Teklifin Meclis Genel Kurulu'na gelmesiyle birlikte tepkiler arttı. Türkiye'nin dört bir yanından gelerek Türkiye Büyük Millet Meclisi Dikmen Kapısı'nda toplanan çevreciler ve köylüler " havama, suyuma, toprağıma dokunma" diyerek, zeytinliklerin madencilik faaliyetine açılmasına da öngören kanun teklifini protesto ettiler.
"ÇİFTÇİYE UZANAN ELLER KIRILSIN, ZEYTİNE UZANAN ELLER KIRILSIN DİYORUZ"

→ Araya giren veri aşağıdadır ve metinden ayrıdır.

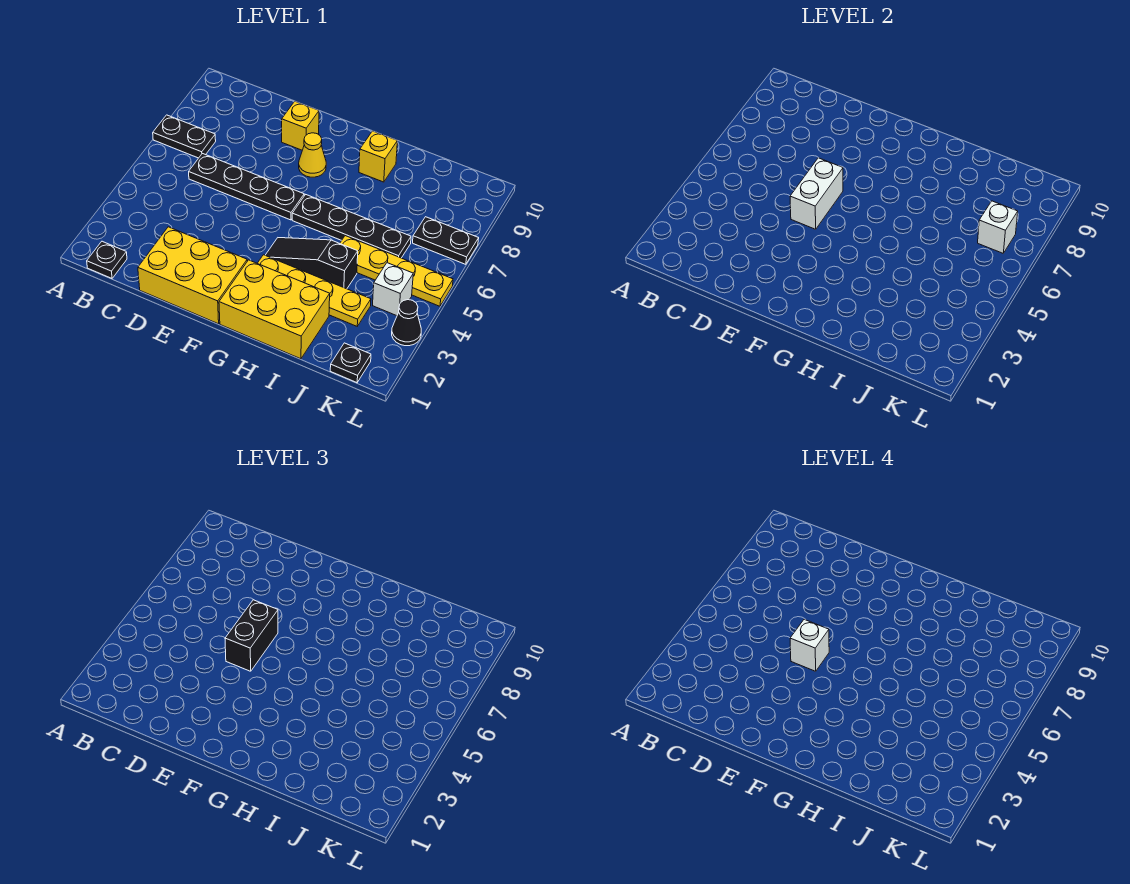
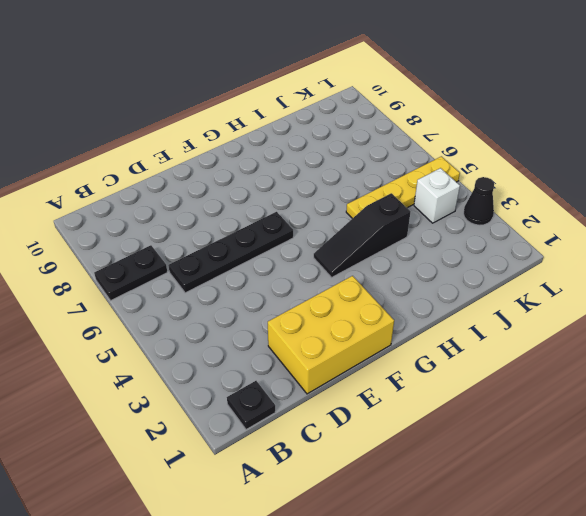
none -> yellow 1x1 brick [282,102,319,150]
none -> yellow 1x1 cone [299,133,326,177]
none -> yellow 2x3 brick [219,260,330,359]

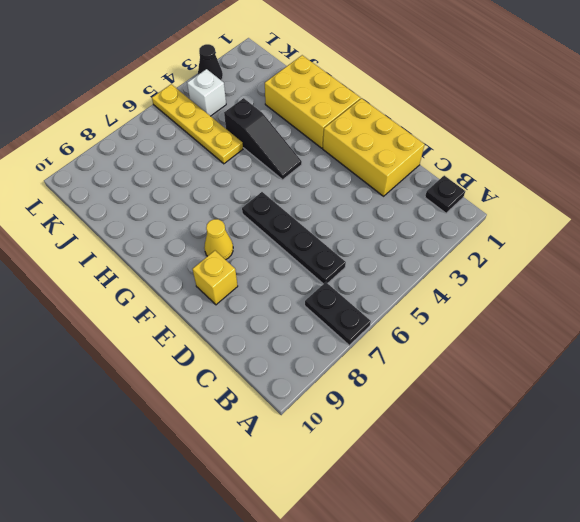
none -> yellow 1x4 plate [257,255,371,326]
none -> black 1x4 plate [292,195,411,258]
none -> yellow 1x1 brick [359,131,397,182]

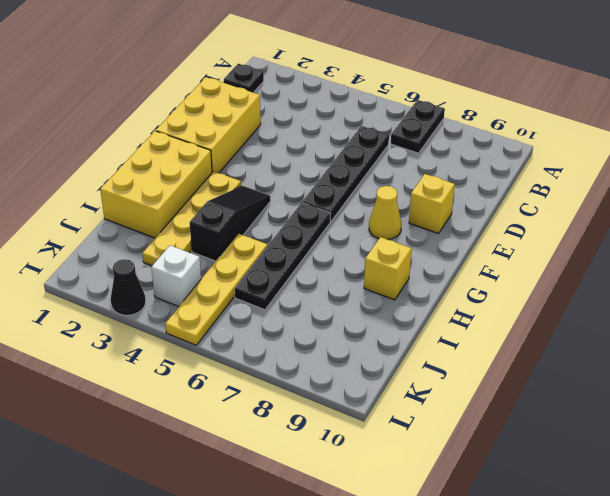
none -> black 1x1 plate [330,343,371,383]
none -> black 1x2 plate [413,217,479,264]
none -> white 1x2 brick [790,158,843,229]

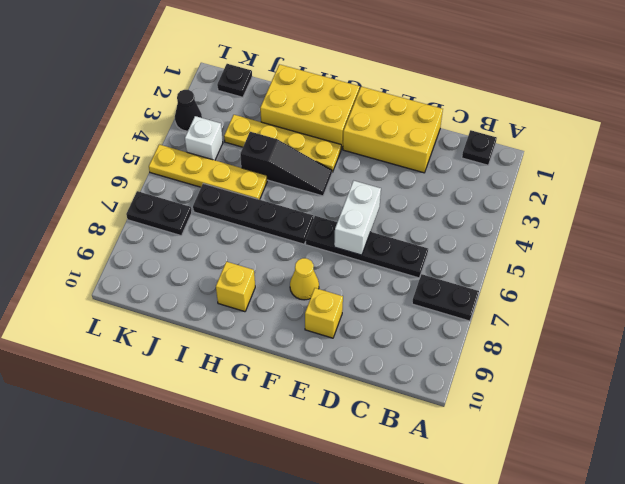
none -> white 1x1 brick [978,201,1018,253]
none -> black 1x2 brick [225,600,278,671]
none -> white 1x1 brick [790,619,829,671]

İlk konuşmayı yapan Necla isimli vatandaş, Türkiye'nin dört bir yanından "bizi görün" demek için geldiklerini belirterek şunları söyledi:
"Türkiye'nin her yerinden, her köşesinden, her ilinden; Muğla’dan, İzmir'den, Çanakkale'den, Denizli'den, Tokat'tan daha sayamadığım birçok köyden. Biz köylüler, çiftçiler, üreticiler, mağdur edilmek istenenler bugün burada Ankara'dayız. Bizi görün demek için, bizim sesimizi duyun demek için bu çökme yasasını asla kabul etmiyoruz. Kaz Dağları teyzelerimiz burada, Akbelenli köylerimiz burada. İstiyoruz ki mağdur edilecekler, toprağına çökülecekler, ormanına, merasına, fındık bahçesine, çay bahçelerine çökülecek olanlar burada. Bugün inekler eylemde süt vermedi. Bugün koyunlar, keçiler bütün hayvanlarda bizler gibi eylemde. Bugün buğdaylar hasat edilmiyor, nohutlar susamlar hasat edilmiyor. Eğer bu topraklar hiçbir şey yok sizde diyor, su akmayacak, dereler akmayacak, ormanlar nefes olmayacak size. Diyor ki zeytin ağacı 'beni diyor soframda göremeyeceksin benden yemek yapamayacaksın kömür suyuyla pişir yemeğini' diyor. Biz burada zeytinin sesi olmaya geldik, derelerin sesi olmaya geldik, toprağımızın, köyümüzün hayvanlarımızın, kuşumuzun kurdumuzun sesi olmaya geldik. 90 yaşındaki ninem evini bırakıp buraya geliyorsa, herkes bir oturup şapkasını önüne koyup 50 defa düşünecek. Çiftçiye uzanan eller kırılsın diyoruz, zeytin uzanan eller kırılsın diyoruz. Topraktan geldik toprağa gideceğiz. Madene gömülmeyeceğiz.''
"BİZ TOPRAĞIMIZI VERMEK İSTEMİYORUZ"
Çanakkale'den elinde kekiği ile gelen ve gözyaşlarını tutamayan 82 yaşındaki Şerife isimli vatandaş ise şunları kaydetti;
"Kazdağlarından geliyorum. Bak bu burcu kokulu kekiklerimizi yok ettiler. Her yemeğimize katardık bu burcu kokulu kekiklerimizi. Bizim dağlarımızı talan ettiler. Sularımızı kestiler. Bize ninelerimiz dedelerimiz o memleketi bırakmış, biz toprağımızı vermek istemiyoruz. Biz köyümüzden gitmek istemiyoruz. Ben 82 yaşındayım. Kendim için düşünmüyorum, herkes için düşünüyorum. Yapmasın, bize böyle etmesinler. Biz nereye gideceğiz? Anamız, babamız hepsi kabristanlığımızda yatıyor. Talan etti her yerimizi. Hayvancılık yapıyoruz, tarla ekiyoruz yazık değil mi? Her şeyimiz kuruyor, hiç bir şeyimiz kalmadı. Biz toprağımızı vermek istemiyoruz."